Look through the listing for the string "left" and copy out every line that holds it.
# # # # #
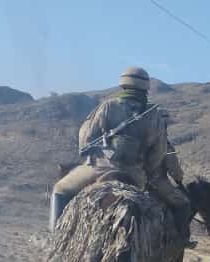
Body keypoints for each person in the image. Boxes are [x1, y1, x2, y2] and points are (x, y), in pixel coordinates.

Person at [50, 67, 192, 246]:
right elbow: (158, 154)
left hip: (100, 169)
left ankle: (55, 239)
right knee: (182, 204)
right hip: (136, 177)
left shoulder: (108, 106)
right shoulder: (154, 117)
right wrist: (144, 171)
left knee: (60, 189)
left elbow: (85, 139)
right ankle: (178, 242)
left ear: (123, 84)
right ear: (146, 88)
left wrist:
# # # # #
Your response:
left hip: (100, 169)
left ankle: (55, 239)
left shoulder: (108, 106)
left knee: (60, 189)
left elbow: (85, 139)
left ear: (123, 84)
left wrist:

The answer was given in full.